*** Listed records Section Begins ***
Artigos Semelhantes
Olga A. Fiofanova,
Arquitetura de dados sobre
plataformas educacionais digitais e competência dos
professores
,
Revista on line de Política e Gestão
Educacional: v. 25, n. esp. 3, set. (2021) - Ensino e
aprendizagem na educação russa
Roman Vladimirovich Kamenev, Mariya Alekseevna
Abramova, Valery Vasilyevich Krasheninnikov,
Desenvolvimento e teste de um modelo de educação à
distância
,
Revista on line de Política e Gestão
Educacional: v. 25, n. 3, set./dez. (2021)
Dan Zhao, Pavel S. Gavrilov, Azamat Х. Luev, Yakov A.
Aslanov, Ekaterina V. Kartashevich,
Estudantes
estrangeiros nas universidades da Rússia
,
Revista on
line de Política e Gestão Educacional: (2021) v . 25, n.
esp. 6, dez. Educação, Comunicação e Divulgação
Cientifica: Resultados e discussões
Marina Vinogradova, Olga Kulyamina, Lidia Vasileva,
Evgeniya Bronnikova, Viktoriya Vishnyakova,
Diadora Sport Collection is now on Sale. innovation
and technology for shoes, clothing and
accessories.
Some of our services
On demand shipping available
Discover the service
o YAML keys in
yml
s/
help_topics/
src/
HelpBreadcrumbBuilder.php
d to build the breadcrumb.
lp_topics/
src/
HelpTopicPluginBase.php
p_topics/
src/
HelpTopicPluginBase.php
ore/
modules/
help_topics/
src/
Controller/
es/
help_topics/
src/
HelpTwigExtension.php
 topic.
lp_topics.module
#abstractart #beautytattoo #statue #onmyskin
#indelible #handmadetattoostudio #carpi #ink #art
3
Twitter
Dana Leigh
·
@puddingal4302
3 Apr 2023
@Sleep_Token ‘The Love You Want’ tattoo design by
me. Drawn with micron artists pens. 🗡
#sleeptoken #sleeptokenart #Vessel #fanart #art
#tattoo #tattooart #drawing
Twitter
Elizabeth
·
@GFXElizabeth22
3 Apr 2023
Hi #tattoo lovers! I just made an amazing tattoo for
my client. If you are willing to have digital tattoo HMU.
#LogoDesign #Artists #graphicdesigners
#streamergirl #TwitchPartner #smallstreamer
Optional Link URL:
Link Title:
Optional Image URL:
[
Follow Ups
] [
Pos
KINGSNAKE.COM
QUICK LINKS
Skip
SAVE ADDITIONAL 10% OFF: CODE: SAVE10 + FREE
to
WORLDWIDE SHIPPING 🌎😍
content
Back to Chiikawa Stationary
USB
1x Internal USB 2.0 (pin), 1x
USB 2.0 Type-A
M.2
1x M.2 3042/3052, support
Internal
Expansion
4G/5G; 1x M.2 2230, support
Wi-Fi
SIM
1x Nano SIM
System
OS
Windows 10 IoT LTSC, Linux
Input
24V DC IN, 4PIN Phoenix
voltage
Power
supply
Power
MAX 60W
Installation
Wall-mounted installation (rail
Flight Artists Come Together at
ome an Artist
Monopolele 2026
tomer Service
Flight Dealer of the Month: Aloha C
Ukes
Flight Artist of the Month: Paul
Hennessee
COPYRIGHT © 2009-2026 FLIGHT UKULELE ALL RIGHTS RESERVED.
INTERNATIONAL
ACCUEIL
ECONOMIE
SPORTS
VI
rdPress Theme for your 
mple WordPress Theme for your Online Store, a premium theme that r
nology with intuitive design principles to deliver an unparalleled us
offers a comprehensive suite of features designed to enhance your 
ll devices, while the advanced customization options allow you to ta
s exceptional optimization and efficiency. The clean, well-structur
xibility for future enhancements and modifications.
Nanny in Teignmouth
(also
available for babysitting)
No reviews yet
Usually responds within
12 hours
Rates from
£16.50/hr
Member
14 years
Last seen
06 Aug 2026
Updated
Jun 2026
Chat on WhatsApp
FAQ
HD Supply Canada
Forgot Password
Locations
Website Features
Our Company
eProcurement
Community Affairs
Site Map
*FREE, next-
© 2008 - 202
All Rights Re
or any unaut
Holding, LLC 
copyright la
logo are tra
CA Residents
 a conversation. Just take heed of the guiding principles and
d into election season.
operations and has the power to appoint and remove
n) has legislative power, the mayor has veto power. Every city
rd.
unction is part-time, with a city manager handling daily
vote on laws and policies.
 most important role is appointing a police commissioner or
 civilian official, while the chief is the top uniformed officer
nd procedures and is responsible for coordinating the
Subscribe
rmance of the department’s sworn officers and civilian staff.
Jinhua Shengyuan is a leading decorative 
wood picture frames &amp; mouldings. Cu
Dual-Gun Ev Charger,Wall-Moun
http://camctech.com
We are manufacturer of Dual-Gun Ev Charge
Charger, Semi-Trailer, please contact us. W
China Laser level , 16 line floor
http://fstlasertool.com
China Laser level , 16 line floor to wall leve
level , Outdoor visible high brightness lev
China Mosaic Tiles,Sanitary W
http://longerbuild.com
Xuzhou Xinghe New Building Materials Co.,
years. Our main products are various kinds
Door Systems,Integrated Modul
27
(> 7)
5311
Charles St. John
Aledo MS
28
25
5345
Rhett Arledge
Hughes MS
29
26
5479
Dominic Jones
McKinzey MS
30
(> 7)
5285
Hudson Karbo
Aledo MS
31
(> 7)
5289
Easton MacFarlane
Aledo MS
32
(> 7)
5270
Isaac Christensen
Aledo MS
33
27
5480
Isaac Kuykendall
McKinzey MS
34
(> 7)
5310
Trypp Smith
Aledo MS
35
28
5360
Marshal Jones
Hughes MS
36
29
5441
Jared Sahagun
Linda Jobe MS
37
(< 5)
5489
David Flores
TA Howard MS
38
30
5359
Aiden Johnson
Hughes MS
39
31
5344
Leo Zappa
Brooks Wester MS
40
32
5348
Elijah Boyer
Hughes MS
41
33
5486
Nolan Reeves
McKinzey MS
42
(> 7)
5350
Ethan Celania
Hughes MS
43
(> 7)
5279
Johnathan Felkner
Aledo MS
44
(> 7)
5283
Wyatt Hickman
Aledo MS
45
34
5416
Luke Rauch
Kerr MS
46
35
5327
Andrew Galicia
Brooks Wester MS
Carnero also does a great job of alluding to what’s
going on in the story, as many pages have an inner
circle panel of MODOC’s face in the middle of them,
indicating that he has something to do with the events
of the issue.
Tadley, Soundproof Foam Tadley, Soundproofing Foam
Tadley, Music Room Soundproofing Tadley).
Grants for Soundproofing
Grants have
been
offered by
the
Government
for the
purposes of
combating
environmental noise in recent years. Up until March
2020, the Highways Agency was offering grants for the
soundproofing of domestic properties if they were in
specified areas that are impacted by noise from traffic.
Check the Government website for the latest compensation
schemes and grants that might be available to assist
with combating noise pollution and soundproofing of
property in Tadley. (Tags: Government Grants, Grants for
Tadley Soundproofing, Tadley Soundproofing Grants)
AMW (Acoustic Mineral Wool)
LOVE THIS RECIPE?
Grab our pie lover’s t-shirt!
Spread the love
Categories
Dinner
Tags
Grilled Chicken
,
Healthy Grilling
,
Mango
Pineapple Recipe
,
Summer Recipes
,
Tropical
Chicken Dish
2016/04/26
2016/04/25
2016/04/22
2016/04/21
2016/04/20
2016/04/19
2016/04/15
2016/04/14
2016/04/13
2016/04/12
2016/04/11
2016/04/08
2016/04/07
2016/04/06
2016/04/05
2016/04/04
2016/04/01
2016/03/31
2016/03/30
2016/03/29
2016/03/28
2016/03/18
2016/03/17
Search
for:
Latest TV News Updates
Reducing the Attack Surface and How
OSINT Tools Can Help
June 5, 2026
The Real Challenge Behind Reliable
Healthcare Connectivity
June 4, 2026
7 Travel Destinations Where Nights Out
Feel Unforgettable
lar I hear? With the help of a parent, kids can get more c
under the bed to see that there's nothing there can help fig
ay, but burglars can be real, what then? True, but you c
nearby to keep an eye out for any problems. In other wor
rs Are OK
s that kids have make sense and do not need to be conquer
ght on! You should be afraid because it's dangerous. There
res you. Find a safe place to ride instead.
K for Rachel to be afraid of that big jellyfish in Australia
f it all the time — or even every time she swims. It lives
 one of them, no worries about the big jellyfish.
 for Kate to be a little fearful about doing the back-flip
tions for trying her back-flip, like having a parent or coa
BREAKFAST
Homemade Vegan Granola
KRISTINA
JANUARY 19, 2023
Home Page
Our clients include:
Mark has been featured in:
*** Listed records Section Ends ***
## What you need to do
Lines above containing "city": give their number only.

## Answer to this task
2